[DATA IN THIS EXERCISE — start]

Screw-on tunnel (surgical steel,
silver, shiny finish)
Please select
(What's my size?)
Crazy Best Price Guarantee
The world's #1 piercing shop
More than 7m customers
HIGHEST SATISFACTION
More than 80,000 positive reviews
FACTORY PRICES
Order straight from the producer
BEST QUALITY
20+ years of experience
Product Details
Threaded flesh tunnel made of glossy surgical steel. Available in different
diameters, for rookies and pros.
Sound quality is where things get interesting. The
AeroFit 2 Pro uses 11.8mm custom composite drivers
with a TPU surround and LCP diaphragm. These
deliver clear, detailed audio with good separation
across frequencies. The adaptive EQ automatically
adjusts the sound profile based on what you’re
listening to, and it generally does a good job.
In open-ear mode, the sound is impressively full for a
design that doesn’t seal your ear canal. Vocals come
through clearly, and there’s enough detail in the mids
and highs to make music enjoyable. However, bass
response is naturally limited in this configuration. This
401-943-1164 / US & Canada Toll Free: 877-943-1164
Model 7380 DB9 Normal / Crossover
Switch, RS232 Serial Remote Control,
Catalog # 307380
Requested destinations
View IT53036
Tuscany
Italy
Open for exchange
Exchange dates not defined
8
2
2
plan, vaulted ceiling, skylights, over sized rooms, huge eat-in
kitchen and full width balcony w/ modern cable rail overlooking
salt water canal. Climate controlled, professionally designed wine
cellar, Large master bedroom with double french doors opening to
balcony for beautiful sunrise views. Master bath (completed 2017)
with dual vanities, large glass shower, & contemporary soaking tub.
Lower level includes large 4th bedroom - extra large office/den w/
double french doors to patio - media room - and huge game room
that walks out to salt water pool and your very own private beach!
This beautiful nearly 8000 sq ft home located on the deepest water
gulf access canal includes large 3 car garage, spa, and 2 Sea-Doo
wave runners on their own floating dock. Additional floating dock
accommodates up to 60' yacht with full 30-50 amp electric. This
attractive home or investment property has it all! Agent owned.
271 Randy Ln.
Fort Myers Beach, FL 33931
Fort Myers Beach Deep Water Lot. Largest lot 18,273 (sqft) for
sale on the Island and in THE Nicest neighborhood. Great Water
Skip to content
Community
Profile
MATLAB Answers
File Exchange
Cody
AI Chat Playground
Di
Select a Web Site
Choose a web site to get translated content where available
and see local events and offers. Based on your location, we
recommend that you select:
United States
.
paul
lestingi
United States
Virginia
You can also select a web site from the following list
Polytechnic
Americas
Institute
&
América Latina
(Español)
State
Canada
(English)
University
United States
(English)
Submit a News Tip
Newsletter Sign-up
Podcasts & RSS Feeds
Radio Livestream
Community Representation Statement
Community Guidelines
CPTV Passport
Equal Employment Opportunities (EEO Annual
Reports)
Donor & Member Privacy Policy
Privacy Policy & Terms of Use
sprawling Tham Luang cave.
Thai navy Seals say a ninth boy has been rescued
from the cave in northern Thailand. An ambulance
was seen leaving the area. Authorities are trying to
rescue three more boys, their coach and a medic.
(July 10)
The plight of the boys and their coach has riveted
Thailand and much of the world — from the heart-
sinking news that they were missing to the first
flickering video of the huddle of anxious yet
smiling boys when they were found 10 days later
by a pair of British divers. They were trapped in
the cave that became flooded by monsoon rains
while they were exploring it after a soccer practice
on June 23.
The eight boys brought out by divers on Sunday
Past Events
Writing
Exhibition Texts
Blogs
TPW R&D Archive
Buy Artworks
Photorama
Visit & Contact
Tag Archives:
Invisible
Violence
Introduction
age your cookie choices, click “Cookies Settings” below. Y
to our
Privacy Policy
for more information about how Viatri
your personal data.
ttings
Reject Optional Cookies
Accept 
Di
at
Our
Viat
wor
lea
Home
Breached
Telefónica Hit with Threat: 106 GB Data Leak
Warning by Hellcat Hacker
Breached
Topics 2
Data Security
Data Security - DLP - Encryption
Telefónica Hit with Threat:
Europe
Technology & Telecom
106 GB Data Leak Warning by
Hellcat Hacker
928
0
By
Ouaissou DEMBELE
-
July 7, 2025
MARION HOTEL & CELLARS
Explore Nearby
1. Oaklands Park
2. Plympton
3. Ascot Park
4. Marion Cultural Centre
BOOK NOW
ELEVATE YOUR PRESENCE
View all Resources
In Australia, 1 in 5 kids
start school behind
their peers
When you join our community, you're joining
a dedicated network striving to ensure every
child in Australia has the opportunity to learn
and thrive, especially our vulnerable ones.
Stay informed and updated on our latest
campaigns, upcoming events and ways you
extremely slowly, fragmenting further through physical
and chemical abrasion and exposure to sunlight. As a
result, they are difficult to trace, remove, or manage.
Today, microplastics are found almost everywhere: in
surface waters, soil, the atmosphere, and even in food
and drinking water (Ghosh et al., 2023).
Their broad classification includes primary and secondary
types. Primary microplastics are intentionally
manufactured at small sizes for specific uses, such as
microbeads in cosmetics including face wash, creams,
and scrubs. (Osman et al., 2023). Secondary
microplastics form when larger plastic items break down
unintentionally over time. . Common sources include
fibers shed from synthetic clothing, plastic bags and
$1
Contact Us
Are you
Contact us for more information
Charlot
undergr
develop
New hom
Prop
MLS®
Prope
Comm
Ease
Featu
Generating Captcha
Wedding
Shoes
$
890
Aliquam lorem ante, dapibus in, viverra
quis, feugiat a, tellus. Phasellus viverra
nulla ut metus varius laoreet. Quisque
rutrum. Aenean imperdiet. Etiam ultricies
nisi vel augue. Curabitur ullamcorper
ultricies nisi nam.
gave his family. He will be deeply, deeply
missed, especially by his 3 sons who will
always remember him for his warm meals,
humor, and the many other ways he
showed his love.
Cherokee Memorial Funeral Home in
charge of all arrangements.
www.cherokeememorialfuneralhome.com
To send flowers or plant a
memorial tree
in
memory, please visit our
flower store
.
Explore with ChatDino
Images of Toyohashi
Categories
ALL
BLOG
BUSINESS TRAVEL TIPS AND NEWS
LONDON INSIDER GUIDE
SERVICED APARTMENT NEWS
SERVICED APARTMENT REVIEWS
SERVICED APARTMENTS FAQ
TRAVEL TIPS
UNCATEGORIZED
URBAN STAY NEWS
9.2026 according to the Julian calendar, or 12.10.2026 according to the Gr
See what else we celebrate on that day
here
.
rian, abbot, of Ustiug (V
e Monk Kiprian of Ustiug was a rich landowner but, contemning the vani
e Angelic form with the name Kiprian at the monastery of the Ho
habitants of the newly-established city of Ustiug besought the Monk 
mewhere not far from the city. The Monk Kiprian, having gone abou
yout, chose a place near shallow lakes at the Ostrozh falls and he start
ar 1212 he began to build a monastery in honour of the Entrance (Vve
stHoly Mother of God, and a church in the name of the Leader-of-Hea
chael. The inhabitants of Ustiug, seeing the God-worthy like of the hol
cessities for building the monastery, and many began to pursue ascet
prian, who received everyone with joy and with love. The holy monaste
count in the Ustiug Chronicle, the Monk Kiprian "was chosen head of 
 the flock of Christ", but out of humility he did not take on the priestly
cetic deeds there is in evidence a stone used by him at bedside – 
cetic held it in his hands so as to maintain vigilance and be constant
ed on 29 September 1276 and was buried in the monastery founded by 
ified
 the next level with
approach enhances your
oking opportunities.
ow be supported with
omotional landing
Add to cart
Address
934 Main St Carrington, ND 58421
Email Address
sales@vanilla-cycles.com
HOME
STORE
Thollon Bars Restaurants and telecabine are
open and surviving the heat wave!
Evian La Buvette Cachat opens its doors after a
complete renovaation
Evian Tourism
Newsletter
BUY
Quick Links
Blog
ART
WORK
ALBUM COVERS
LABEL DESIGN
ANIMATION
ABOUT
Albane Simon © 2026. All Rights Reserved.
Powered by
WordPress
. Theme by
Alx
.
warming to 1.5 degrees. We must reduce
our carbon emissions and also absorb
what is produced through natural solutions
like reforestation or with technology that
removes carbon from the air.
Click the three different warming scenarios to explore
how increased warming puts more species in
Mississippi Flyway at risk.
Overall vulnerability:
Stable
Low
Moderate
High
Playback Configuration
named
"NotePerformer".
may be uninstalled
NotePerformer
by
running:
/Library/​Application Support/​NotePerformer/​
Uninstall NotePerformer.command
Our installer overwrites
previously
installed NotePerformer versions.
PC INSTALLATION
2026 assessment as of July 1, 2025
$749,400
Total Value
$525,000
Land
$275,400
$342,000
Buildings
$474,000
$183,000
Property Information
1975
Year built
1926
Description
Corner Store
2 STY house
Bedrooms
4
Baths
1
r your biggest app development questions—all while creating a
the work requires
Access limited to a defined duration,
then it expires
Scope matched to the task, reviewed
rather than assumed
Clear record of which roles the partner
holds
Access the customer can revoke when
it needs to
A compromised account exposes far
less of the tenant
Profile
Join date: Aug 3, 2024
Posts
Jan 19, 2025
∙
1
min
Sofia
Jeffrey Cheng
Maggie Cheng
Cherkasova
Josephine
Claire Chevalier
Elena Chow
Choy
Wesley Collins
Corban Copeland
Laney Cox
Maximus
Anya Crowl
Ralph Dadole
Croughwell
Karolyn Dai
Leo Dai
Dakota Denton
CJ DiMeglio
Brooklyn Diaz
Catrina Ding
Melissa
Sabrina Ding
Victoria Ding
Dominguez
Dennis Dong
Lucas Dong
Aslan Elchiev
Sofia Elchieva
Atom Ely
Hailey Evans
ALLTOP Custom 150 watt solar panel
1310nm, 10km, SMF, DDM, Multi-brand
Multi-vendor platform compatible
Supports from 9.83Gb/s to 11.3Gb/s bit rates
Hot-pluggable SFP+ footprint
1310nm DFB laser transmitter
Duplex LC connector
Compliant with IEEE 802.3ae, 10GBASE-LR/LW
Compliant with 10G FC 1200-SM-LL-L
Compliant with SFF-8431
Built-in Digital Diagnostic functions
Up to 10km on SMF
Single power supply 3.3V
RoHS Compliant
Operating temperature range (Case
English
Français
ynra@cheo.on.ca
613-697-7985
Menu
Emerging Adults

[DATA IN THIS EXERCISE — finish]

EXERCISE GOAL -
Output the material unchanged, starting with its first line and going on through the line that contains "and highs to", including that line.

TASK SOLUTION -
Screw-on tunnel (surgical steel,
silver, shiny finish)
Please select
(What's my size?)
Crazy Best Price Guarantee
The world's #1 piercing shop
More than 7m customers
HIGHEST SATISFACTION
More than 80,000 positive reviews
FACTORY PRICES
Order straight from the producer
BEST QUALITY
20+ years of experience
Product Details
Threaded flesh tunnel made of glossy surgical steel. Available in different
diameters, for rookies and pros.
Sound quality is where things get interesting. The
AeroFit 2 Pro uses 11.8mm custom composite drivers
with a TPU surround and LCP diaphragm. These
deliver clear, detailed audio with good separation
across frequencies. The adaptive EQ automatically
adjusts the sound profile based on what you’re
listening to, and it generally does a good job.
In open-ear mode, the sound is impressively full for a
design that doesn’t seal your ear canal. Vocals come
through clearly, and there’s enough detail in the mids
and highs to make music enjoyable. However, bass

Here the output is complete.